According to the staff profile below, during which years did Suzanne Forbes edit the journal Eighteenth-Century Ireland?

**Page text**
-----
Dr Suzanne Forbes
Senior Lecturer In History
Biography
I joined The Open University in 2015. Prior to this, I taught at University College Dublin and worked in further education as Assistant Co-ordinator of the National Print Museum’s Culture & Heritage Local Training Initiative.
My research has focussed on print culture and political communication in early modern Ireland. My first monograph, Print and Party Politics in Ireland, 1689–1714, explores these themes in depth. I am also interested in the representative system in eighteenth-century Ireland and the historic army barracks network.
I am co-lead of the project Our Shared Built Military Heritage: The Online Mapping, Inventorying and Recording of the Army Barracks of Ireland, 1690–1921 which was funded by the HEA North South Research Programme. This initiative involved identifying and cataloguing all historic barracks established in Ireland from 1690 to 1921. Further information about the project is available on OpenLearn and the project website barracksireland.wordpress.com.
I am a committee member of the Eighteenth-Century Ireland Society and was editor of the journal Eighteenth-Century Ireland from 2019 to 2024.
Teaching interests
My teaching focusses on British and Irish history. At The Open University I have been on module teams for AA100, A105, A200, A825, A826, A223 and A225, and I have written units for A225, A111, A883 and A884. I have also been module team chair of the MA in History (A883/A884).
I have been a Fellow of the Higher Education Academy since 2016.
-----
**Data shown**

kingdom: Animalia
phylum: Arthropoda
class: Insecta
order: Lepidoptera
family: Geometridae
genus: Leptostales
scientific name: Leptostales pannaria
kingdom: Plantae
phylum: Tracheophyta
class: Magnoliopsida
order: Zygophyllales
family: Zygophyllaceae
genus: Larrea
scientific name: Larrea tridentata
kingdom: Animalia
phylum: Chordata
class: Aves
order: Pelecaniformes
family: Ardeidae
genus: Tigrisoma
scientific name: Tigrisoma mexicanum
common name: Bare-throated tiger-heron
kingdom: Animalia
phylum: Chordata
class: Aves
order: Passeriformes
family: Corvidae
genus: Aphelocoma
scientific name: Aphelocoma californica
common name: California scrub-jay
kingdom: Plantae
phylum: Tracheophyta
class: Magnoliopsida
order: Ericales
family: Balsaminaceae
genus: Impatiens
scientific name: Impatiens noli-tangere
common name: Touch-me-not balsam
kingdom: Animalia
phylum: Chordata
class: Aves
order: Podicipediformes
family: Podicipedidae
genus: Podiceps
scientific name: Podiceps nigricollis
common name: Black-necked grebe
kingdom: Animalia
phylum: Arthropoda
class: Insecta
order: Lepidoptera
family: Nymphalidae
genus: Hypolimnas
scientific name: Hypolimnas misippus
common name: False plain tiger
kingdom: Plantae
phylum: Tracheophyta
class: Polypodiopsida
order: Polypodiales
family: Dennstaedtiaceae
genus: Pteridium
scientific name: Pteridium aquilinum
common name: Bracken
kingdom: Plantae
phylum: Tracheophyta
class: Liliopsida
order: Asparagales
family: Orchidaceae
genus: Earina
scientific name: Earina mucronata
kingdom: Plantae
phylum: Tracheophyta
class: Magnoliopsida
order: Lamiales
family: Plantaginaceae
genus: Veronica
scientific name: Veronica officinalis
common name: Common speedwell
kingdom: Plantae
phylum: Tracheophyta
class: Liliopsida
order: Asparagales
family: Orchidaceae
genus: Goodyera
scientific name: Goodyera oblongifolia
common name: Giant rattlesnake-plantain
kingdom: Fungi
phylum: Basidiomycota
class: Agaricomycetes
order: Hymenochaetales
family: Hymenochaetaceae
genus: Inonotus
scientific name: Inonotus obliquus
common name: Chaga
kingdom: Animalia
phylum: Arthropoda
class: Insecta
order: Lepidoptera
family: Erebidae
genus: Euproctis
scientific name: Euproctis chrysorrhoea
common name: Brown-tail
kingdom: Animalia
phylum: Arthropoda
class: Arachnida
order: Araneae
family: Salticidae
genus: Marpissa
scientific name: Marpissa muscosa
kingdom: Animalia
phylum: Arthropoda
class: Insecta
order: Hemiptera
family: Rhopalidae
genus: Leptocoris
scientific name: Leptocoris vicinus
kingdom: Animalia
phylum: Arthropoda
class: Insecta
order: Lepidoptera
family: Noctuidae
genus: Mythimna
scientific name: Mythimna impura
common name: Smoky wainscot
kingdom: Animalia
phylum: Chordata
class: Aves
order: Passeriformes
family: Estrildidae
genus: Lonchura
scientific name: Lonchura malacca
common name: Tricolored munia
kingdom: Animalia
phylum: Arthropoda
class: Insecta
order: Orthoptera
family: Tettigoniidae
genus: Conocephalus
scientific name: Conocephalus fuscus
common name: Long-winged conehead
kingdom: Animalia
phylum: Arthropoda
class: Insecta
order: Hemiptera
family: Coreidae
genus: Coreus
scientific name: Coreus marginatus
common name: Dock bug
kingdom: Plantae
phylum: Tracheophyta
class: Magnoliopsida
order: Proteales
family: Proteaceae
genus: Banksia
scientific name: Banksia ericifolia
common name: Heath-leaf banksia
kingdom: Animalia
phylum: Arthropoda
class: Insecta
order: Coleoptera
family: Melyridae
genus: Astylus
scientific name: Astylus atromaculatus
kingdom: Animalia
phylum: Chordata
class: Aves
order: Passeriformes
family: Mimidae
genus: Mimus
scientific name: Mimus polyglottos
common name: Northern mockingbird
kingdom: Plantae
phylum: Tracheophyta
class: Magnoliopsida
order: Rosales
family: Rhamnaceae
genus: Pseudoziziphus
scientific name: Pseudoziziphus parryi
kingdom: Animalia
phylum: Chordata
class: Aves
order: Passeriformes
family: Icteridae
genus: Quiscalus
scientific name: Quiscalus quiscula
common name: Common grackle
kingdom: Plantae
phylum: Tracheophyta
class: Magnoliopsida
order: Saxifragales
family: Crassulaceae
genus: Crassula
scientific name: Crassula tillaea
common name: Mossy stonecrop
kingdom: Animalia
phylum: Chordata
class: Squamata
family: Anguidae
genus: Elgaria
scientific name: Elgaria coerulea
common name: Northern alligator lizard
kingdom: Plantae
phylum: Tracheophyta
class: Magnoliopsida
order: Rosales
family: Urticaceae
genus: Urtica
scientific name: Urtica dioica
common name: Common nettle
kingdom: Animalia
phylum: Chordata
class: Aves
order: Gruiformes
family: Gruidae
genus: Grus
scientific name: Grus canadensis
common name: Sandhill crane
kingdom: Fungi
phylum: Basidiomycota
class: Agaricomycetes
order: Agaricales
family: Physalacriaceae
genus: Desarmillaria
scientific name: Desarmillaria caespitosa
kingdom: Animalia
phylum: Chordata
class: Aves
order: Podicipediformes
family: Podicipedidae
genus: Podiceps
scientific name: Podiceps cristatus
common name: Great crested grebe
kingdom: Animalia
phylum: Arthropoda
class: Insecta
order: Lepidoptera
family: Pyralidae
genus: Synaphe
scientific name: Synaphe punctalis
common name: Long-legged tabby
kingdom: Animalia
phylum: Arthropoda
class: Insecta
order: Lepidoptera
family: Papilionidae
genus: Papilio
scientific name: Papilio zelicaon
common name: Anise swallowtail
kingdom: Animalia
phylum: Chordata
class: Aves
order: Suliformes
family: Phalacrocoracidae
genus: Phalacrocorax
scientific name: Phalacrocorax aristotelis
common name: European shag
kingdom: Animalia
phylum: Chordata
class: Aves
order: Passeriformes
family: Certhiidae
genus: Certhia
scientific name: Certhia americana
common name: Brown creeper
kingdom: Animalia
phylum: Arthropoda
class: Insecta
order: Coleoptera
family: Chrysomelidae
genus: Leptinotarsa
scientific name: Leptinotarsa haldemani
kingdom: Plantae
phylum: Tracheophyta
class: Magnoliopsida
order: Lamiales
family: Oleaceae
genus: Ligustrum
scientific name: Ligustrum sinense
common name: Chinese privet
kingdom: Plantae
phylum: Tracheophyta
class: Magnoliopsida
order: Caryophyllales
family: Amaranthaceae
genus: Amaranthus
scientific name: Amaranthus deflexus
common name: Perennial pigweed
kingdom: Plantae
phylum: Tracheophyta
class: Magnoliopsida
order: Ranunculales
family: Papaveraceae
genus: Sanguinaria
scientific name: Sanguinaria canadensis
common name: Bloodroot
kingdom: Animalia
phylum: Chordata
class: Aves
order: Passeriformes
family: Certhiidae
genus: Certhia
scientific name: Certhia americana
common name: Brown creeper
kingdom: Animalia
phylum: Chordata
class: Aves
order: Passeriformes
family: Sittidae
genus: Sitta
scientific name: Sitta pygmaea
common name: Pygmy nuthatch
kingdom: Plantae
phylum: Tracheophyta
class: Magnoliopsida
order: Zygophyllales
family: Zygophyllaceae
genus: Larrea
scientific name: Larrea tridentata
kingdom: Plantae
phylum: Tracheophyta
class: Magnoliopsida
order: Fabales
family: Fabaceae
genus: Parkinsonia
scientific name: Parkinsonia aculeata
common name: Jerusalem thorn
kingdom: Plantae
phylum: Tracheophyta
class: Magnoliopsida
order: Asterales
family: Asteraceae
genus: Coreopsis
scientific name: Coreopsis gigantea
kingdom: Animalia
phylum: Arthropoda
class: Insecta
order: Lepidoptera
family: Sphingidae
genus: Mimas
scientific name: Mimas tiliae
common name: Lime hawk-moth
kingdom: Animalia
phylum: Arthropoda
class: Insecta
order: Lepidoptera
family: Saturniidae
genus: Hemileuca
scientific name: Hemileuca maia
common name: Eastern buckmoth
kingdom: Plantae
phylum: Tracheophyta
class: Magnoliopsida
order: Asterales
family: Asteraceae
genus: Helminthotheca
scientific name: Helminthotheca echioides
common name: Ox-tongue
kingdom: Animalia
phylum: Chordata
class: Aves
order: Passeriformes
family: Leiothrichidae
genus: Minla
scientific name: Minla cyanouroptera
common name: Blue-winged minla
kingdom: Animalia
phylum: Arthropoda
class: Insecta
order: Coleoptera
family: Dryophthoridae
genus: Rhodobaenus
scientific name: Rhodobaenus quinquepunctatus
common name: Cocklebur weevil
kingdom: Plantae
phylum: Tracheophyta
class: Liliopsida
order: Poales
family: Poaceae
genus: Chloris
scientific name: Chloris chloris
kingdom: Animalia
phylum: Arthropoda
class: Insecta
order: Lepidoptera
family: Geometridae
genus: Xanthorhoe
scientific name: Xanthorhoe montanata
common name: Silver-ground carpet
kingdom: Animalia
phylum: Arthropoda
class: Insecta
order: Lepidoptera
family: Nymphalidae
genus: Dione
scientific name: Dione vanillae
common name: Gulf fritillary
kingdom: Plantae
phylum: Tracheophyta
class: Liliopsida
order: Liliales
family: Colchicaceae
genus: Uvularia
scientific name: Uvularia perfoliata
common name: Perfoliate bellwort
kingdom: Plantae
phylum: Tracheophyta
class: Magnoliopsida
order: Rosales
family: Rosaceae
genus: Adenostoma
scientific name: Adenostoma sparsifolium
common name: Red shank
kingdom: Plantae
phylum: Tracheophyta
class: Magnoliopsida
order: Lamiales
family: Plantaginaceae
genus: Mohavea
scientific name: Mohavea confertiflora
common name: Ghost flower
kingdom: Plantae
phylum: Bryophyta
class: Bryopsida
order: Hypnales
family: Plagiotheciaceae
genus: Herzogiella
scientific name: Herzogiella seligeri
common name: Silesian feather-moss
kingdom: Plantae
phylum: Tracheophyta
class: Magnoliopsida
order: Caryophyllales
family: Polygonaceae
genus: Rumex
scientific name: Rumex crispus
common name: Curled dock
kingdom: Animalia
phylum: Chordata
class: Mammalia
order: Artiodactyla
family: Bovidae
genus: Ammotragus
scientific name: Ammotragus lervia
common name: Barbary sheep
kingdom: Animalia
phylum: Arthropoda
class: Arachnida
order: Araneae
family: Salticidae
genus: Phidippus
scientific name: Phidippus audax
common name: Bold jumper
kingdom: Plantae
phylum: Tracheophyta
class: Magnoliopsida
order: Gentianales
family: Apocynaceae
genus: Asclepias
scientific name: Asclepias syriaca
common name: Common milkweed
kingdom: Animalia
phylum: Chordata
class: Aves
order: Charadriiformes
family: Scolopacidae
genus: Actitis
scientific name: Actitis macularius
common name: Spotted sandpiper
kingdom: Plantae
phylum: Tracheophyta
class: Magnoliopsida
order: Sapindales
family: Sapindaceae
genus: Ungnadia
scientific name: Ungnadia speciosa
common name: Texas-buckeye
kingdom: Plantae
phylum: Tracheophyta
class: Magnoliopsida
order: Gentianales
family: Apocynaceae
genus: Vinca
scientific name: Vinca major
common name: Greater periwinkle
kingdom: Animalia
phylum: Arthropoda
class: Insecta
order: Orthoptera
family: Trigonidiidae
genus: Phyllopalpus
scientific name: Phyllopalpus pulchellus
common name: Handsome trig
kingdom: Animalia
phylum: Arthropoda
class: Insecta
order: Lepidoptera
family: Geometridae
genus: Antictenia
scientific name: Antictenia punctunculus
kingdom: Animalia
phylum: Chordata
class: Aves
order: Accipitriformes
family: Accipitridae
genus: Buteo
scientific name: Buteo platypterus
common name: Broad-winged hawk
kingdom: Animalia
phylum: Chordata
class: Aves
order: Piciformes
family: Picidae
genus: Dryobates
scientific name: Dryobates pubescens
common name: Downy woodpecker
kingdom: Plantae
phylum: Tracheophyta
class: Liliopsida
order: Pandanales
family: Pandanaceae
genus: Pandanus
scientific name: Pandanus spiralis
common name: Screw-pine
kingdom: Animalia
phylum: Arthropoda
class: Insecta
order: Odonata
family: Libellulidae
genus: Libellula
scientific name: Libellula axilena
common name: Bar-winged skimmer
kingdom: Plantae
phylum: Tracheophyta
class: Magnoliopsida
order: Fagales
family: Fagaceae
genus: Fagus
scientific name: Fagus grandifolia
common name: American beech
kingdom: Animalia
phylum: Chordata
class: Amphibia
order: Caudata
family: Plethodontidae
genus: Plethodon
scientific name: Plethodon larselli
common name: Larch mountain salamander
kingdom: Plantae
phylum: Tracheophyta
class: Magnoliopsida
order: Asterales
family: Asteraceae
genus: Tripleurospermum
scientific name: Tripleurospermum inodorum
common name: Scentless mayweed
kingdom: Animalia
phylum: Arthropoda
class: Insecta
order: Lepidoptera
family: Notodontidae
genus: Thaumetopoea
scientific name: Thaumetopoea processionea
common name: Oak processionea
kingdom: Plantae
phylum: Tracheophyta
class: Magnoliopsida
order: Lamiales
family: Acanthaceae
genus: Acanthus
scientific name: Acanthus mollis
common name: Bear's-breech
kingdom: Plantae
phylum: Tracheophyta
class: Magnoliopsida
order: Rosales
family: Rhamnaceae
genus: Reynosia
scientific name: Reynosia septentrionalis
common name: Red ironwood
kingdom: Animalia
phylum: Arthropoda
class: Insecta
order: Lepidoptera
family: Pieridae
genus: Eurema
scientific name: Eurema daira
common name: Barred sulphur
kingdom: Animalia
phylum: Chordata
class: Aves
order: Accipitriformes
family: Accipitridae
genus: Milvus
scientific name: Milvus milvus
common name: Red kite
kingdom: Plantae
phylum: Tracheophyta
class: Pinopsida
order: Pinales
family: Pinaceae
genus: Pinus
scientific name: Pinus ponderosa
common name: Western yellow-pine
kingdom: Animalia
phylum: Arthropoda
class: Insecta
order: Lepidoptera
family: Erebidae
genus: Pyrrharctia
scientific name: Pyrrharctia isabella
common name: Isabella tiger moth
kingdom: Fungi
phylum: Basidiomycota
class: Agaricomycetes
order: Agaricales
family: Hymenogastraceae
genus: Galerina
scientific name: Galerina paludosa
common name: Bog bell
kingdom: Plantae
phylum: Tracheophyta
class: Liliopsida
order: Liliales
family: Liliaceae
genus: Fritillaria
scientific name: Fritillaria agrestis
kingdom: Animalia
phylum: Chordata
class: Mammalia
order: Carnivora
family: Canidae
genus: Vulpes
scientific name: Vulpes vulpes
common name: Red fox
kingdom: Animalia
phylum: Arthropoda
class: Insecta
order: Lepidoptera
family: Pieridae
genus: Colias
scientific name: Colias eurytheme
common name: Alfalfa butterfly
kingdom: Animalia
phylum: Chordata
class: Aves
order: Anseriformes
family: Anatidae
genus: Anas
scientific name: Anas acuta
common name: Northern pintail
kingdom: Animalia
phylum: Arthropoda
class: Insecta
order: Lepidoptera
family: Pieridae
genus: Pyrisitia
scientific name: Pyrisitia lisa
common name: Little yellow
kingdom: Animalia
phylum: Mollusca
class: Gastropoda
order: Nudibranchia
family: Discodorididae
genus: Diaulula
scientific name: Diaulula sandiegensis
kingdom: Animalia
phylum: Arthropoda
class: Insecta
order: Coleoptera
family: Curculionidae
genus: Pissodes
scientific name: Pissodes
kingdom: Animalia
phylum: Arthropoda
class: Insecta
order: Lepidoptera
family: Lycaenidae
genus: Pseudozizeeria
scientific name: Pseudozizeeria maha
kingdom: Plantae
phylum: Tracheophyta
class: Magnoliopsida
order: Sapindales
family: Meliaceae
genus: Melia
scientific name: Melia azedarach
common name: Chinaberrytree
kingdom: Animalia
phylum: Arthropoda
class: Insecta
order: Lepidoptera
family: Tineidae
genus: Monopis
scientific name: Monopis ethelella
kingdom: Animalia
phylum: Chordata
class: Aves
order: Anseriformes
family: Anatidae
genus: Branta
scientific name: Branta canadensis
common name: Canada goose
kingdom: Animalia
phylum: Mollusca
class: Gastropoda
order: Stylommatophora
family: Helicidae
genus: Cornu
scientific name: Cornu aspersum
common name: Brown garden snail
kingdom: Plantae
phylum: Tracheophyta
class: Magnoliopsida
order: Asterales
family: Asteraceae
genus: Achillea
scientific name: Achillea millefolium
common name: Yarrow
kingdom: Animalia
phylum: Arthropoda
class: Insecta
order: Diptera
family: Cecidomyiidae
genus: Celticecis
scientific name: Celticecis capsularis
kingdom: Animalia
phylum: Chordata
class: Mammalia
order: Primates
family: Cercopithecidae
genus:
-----
**Response**
From 2019 to 2024.